_Exercise brief_
Your response is a verbatim copy of the listing, stripped of its images.

_Material to process_
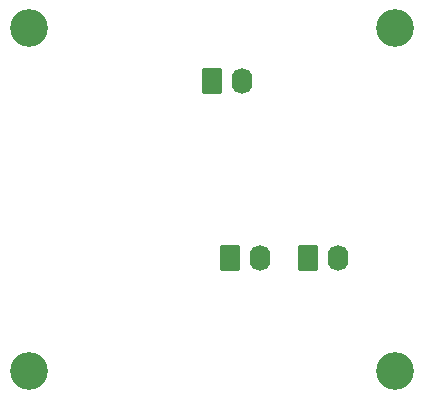
<source format=gbr>
G04 #@! TF.GenerationSoftware,KiCad,Pcbnew,8.0.0*
G04 #@! TF.CreationDate,2024-03-03T20:56:18-06:00*
G04 #@! TF.ProjectId,Haptic Feeback board,48617074-6963-4204-9665-656261636b20,rev?*
G04 #@! TF.SameCoordinates,Original*
G04 #@! TF.FileFunction,Soldermask,Bot*
G04 #@! TF.FilePolarity,Negative*
%FSLAX46Y46*%
G04 Gerber Fmt 4.6, Leading zero omitted, Abs format (unit mm)*
G04 Created by KiCad (PCBNEW 8.0.0) date 2024-03-03 20:56:18*
%MOMM*%
%LPD*%
G01*
G04 APERTURE LIST*
G04 Aperture macros list*
%AMRoundRect*
0 Rectangle with rounded corners*
0 $1 Rounding radius*
0 $2 $3 $4 $5 $6 $7 $8 $9 X,Y pos of 4 corners*
0 Add a 4 corners polygon primitive as box body*
4,1,4,$2,$3,$4,$5,$6,$7,$8,$9,$2,$3,0*
0 Add four circle primitives for the rounded corners*
1,1,$1+$1,$2,$3*
1,1,$1+$1,$4,$5*
1,1,$1+$1,$6,$7*
1,1,$1+$1,$8,$9*
0 Add four rect primitives between the rounded corners*
20,1,$1+$1,$2,$3,$4,$5,0*
20,1,$1+$1,$4,$5,$6,$7,0*
20,1,$1+$1,$6,$7,$8,$9,0*
20,1,$1+$1,$8,$9,$2,$3,0*%
G04 Aperture macros list end*
%ADD10C,3.200000*%
%ADD11RoundRect,0.250000X-0.620000X-0.845000X0.620000X-0.845000X0.620000X0.845000X-0.620000X0.845000X0*%
%ADD12O,1.740000X2.190000*%
G04 APERTURE END LIST*
D10*
G04 #@! TO.C,H3*
X125500000Y-112000000D03*
G04 #@! TD*
G04 #@! TO.C,H2*
X125500000Y-83000000D03*
G04 #@! TD*
G04 #@! TO.C,H4*
X156500000Y-112000000D03*
G04 #@! TD*
D11*
G04 #@! TO.C,J2*
X140995400Y-87497600D03*
D12*
X143535400Y-87497600D03*
G04 #@! TD*
D10*
G04 #@! TO.C,H1*
X156500000Y-83000000D03*
G04 #@! TD*
D11*
G04 #@! TO.C,M2*
X149148800Y-102438200D03*
D12*
X151688800Y-102438200D03*
G04 #@! TD*
D11*
G04 #@! TO.C,M1*
X142544800Y-102432800D03*
D12*
X145084800Y-102432800D03*
G04 #@! TD*
M02*

</source>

_Exercise output_
<source format=gbr>
G04 #@! TF.GenerationSoftware,KiCad,Pcbnew,8.0.0*
G04 #@! TF.CreationDate,2024-03-03T20:56:18-06:00*
G04 #@! TF.ProjectId,Haptic Feeback board,48617074-6963-4204-9665-656261636b20,rev?*
G04 #@! TF.SameCoordinates,Original*
G04 #@! TF.FileFunction,Soldermask,Bot*
G04 #@! TF.FilePolarity,Negative*
%FSLAX46Y46*%
G04 Gerber Fmt 4.6, Leading zero omitted, Abs format (unit mm)*
G04 Created by KiCad (PCBNEW 8.0.0) date 2024-03-03 20:56:18*
%MOMM*%
%LPD*%
G01*
G04 APERTURE LIST*
G04 Aperture macros list*
%AMRoundRect*
0 Rectangle with rounded corners*
0 $1 Rounding radius*
0 $2 $3 $4 $5 $6 $7 $8 $9 X,Y pos of 4 corners*
0 Add a 4 corners polygon primitive as box body*
4,1,4,$2,$3,$4,$5,$6,$7,$8,$9,$2,$3,0*
0 Add four circle primitives for the rounded corners*
1,1,$1+$1,$2,$3*
1,1,$1+$1,$4,$5*
1,1,$1+$1,$6,$7*
1,1,$1+$1,$8,$9*
0 Add four rect primitives between the rounded corners*
20,1,$1+$1,$2,$3,$4,$5,0*
20,1,$1+$1,$4,$5,$6,$7,0*
20,1,$1+$1,$6,$7,$8,$9,0*
20,1,$1+$1,$8,$9,$2,$3,0*%
G04 Aperture macros list end*
%ADD10C,3.200000*%
%ADD11RoundRect,0.250000X-0.620000X-0.845000X0.620000X-0.845000X0.620000X0.845000X-0.620000X0.845000X0*%
%ADD12O,1.740000X2.190000*%
G04 APERTURE END LIST*
D10*
G04 #@! TO.C,H3*
X125500000Y-112000000D03*
G04 #@! TD*
G04 #@! TO.C,H2*
X125500000Y-83000000D03*
G04 #@! TD*
G04 #@! TO.C,H4*
X156500000Y-112000000D03*
G04 #@! TD*
D11*
G04 #@! TO.C,J2*
X140995400Y-87497600D03*
D12*
X143535400Y-87497600D03*
G04 #@! TD*
D10*
G04 #@! TO.C,H1*
X156500000Y-83000000D03*
G04 #@! TD*
D11*
G04 #@! TO.C,M2*
X149148800Y-102438200D03*
D12*
X151688800Y-102438200D03*
G04 #@! TD*
D11*
G04 #@! TO.C,M1*
X142544800Y-102432800D03*
D12*
X145084800Y-102432800D03*
G04 #@! TD*
M02*

</source>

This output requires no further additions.